------ Entries supplied
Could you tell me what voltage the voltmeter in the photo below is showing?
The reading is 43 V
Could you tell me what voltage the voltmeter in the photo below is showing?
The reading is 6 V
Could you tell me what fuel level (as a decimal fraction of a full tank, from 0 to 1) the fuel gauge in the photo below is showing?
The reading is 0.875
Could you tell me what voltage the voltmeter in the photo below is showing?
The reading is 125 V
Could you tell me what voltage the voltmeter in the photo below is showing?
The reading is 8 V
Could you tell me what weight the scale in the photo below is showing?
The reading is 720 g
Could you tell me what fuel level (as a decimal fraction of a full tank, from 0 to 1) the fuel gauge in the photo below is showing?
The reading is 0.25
------------
------ Entries supplied
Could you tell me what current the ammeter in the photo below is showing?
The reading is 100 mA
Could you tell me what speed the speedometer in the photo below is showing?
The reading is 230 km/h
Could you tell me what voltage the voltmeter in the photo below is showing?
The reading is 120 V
------------
------ Entries supplied
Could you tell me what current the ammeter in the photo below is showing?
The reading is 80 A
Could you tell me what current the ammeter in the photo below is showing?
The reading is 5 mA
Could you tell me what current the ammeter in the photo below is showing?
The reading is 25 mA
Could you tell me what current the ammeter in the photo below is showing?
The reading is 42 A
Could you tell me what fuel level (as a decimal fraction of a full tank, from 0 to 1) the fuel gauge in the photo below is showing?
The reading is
------------
> _The task_
Return every line of the listing word for word, from the line containing "Could you tell me what weight" down to the line containing "The reading is 0.25". Include both of those lines.

> _Written reply_
Could you tell me what weight the scale in the photo below is showing?
The reading is 720 g
Could you tell me what fuel level (as a decimal fraction of a full tank, from 0 to 1) the fuel gauge in the photo below is showing?
The reading is 0.25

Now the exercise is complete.